Fighting the Blue Crosses A.J. Paron-Wildes, of Stillwater, was another mother in on some of the Hatch-Geier meetings. Her son, Devin, suffered severe neurological damage after his MMR shot. Paron-Wildes founded and presides over a grassroots group known as BEAT (Biological Education for Autistic Treatment). But her first dealings with Hatch go back six years. “Mike has been a godsend to us,” she says. “Blue Cross Blue Shield was playing major games with delaying his (Devin’s) treatment. Blue Cross was denying all children mental health claims until Mike Hatch stepped in … He was the only one we could find for help. We’d called the University of Minnesota, the Department of Commerce and other state agencies; his office was the only one who would set up a meeting with me,” she recalls.

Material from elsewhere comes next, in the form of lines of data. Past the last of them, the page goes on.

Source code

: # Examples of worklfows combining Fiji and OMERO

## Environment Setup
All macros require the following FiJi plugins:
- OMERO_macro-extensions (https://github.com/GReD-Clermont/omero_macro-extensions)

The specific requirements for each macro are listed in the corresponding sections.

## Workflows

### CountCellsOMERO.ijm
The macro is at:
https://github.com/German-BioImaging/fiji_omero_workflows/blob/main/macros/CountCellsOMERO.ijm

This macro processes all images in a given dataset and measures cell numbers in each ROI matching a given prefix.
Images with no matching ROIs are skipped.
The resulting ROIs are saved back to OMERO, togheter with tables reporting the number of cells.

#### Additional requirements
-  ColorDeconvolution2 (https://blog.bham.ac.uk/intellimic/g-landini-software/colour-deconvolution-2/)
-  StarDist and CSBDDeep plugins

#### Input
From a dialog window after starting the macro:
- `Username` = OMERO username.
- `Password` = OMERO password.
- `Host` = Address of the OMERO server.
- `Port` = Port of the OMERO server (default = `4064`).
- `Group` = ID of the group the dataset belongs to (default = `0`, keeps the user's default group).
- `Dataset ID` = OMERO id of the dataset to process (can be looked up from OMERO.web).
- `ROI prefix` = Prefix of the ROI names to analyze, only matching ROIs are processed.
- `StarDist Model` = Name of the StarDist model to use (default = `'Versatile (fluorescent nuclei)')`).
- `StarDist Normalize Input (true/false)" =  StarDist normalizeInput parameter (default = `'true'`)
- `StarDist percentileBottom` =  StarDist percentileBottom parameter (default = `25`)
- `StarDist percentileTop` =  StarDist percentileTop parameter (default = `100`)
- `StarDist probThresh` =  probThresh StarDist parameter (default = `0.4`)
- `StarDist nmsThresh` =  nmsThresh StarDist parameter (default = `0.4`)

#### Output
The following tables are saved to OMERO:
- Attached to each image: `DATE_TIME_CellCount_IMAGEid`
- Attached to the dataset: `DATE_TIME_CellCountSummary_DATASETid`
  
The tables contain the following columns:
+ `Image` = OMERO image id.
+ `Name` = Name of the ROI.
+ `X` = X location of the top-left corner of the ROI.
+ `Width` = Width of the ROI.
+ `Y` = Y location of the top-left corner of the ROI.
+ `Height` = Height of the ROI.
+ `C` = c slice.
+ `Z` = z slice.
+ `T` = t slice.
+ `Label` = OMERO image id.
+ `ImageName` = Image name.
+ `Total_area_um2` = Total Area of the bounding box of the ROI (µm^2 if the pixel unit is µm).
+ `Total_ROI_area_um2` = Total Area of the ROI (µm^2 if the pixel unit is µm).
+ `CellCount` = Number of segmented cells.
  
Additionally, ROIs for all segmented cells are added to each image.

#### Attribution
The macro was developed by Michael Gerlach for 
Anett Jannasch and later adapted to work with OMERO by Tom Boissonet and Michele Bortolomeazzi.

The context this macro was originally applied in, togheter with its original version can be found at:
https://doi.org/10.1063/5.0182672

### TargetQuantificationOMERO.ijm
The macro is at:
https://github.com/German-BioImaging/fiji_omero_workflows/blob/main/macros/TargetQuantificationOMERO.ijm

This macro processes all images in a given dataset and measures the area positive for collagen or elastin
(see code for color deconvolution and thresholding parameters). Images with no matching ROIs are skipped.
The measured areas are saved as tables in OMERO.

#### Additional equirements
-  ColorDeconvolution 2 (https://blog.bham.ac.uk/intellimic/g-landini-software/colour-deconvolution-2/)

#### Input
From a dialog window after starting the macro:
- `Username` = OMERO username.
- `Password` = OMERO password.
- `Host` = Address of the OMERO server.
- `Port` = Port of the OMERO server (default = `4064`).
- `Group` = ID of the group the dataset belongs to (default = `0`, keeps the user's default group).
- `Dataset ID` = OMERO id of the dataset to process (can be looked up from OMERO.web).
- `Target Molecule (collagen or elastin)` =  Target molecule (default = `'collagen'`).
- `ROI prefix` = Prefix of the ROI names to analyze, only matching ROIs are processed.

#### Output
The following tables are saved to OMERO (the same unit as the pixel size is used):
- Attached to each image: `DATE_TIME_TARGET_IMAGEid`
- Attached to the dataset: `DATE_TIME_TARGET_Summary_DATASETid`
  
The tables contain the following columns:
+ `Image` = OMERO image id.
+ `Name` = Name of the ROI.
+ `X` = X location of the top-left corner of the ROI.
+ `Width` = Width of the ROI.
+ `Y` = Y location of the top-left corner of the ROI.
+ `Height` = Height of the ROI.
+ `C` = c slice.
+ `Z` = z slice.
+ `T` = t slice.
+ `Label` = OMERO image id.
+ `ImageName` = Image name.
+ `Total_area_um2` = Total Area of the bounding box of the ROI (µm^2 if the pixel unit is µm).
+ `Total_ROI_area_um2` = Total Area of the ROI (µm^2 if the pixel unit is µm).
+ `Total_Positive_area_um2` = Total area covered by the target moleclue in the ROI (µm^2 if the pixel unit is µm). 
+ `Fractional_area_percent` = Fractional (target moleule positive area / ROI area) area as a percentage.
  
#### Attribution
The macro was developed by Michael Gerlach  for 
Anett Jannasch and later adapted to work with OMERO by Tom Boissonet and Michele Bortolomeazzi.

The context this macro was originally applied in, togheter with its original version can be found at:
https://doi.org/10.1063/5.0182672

“When I came for the meeting, Mike Hatch came out and sat down with me, face to face. I had no idea I’d be sitting down with him, face to face. I was embarrassed … my papers were disorganized. Personally, he went through my paper work and organized it and figured it out. Then he spent a lot of time with me, wanting to know what it was like—what was my struggle, what was our goal and what did we need for our son … Blue Cross had broken me down through the processes we did—I didn’t think we had any hope of getting anywhere. He not only comforted me, he assured me he was going to do his best to resolve the issue.”
Assisted Lori Swanson and other staffers, Hatch’s office sued Blue Cross. It ended up settling out of court. “They changed the system so that the other autistic families do not have to go through what we had to, with them,” Paron-Wildes explains. “And the other insurance companies followed suit. It was a pivot point of changing how insurance companies looked at autism and covered autism.”
“Hatch was the only one that was strong enough to stand up to them (Blue Cross). They were untouchable … Truly, I’d have to say, when it comes down to what is right for the families of Minnesota, versus big business and industry, Mike’s gonna do what’s right for the families—even if its not the best political move for him.”